Amazon has ordered 5 million units of the current model to meet pre-orders. Will those people have buyers' remorse when they hear about new models? Well, at the $200 price point, at least it won't hurt as much as an iPad. Amazon found the consumer sweet spot with that price, even though they lose $2.70 on each one. In other words, the first shipment of Kindle Fires cost Amazon $13.5 million, and that's if they sell them all. Why would they take that hit and still order two new versions? Because the Kindle Fire is a service, not a product.

The Kindle Fire Is a Store With a Screen

Amazon just wants to put a device in people's hands as easily as possible, so they'll buy videos and books (yes, and apps, too). It's not rocket science; selling media has always been Amazon's business. It's just like console gaming. The Xbox cost Microsoft $500 million when it launched in 2001. The money is made on the $60 games printed on several cents of plastic. Subsidizing devices is a precarious path, but Amazon safely slid under the price point they needed to reach.

This isn't just a blogger's armchair analysis. Amazon wants to get that message across. CEO Jeff Bezos himself calls the Kindle Fire a "a fully integrated media service," of which hardware is "only a piece." Amazon's PR machine says "Kindle Fire is a fully integrated, end-to-end service that gives customers access to over 18 million movies, TV shows, books, magazines, apps and games." Buying a Kindle Fire isn't buying a computer; it's paying to access a handheld media store.

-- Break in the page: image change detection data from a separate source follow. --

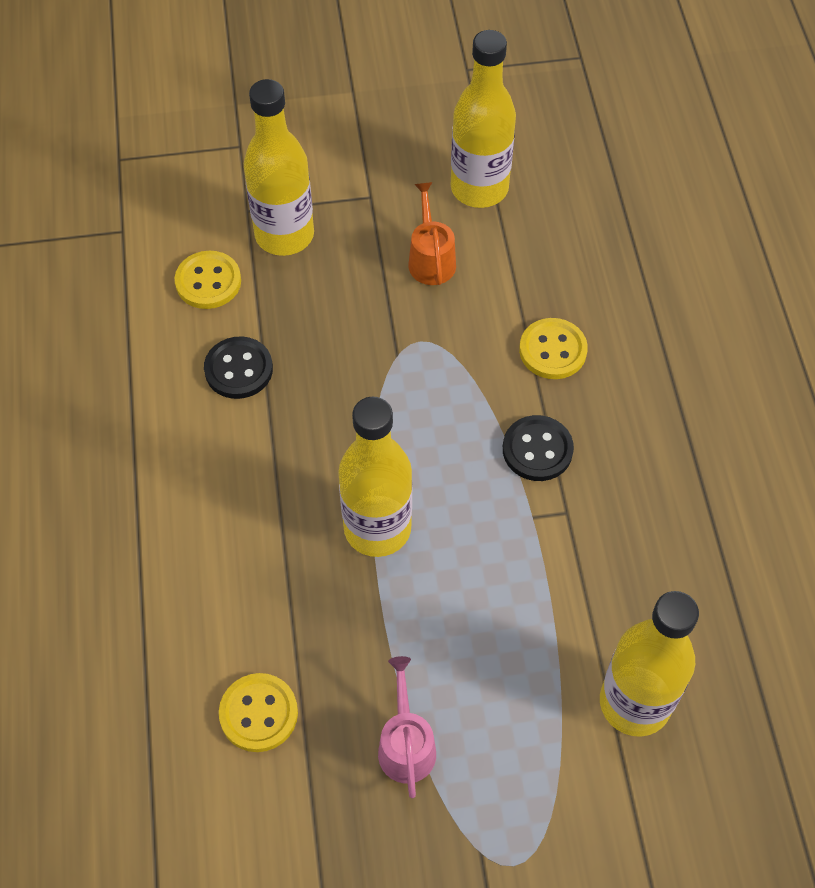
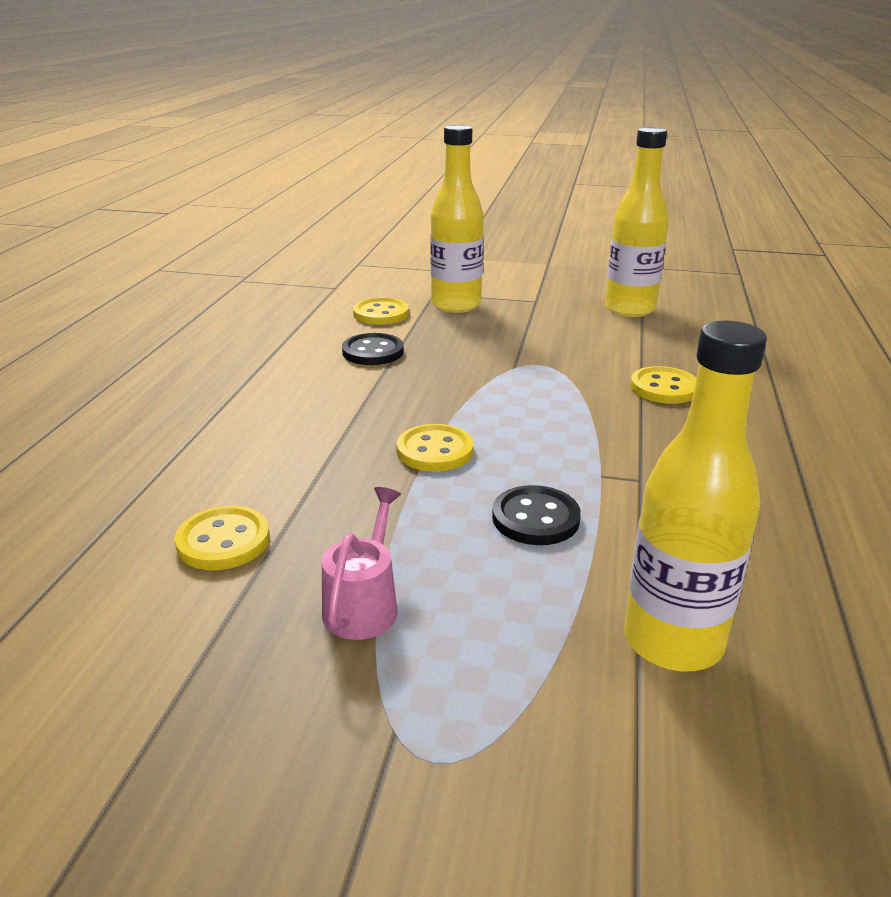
camera: 20 degrees right, 30 degrees down
yellow bottle [338,397,412,557] -> yellow button [397,424,473,472]
orange watering can [408,182,456,285] -> none
black button [503,415,574,481] -> black button moved to [492,485,581,545]

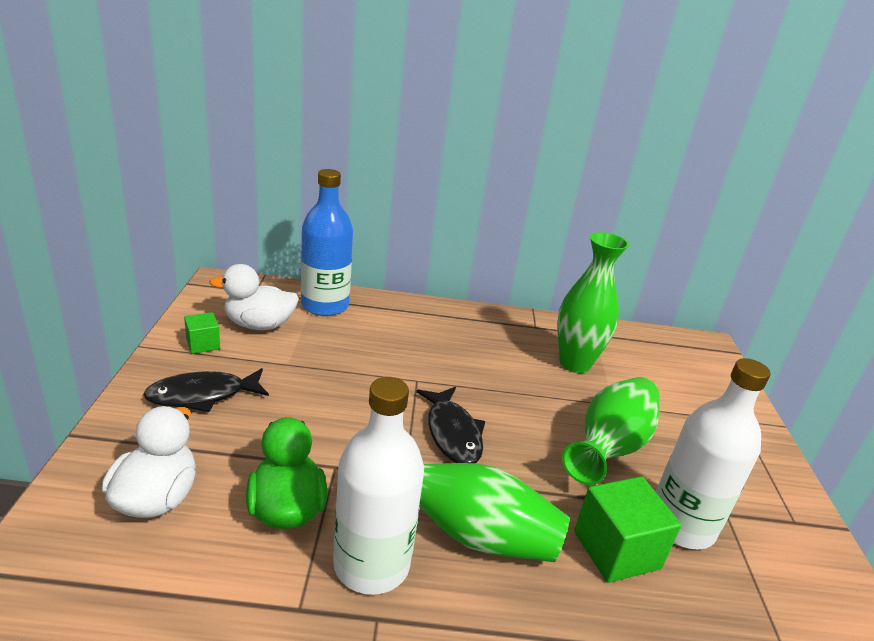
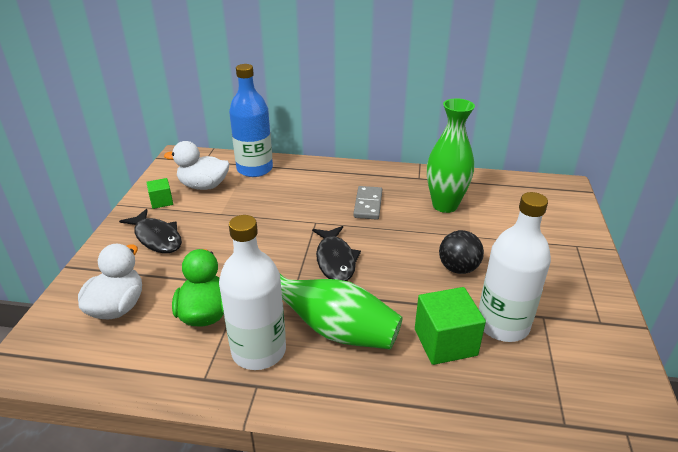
camera: 10 degrees right, 5 degrees up
black fish [143,368,269,412] -> black fish turned 120 degrees counterclockwise [119,209,182,253]
green vase [562,377,660,485] -> black ball [439,230,484,274]
none -> grey domino [353,186,382,220]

Yes, Amazon has an Android Appstore (don't call it an App Store), but the Kindle Fire is not a productivity machine. Its app ecosystem is more like another media service. It's fun for games, but you wouldn't want to code in C++ on it.

Kindle Fire vs. iPad: Different Businesses

With new Kindle Fire models on the way so soon, Amazon is just trying to optimize shopping experiences. This is why comparisons with the iPad are off the mark; the iPad - so far - is just one thing, and it's the thing itself that Apple wants to sell. Apple makes a handsome profit that way. By building a big, powerful tablet that supports a vast range of apps, Apple can sell an iPad to someone for any number of reasons. Media is only one.

Amazon has the best media store, though. Its music is cheaper than iTunes, its streaming video services are great, and its selection is generally bigger. The Kindle Fire is a physical extension of that service. Amazon will spend whatever it has to to improve that service, and unlike Apple, it will put different screen sizes in customers' hands as quickly as it can. As we reported even as the Fire was announced, there were already later models in the works.

Are you getting a tablet this holiday season?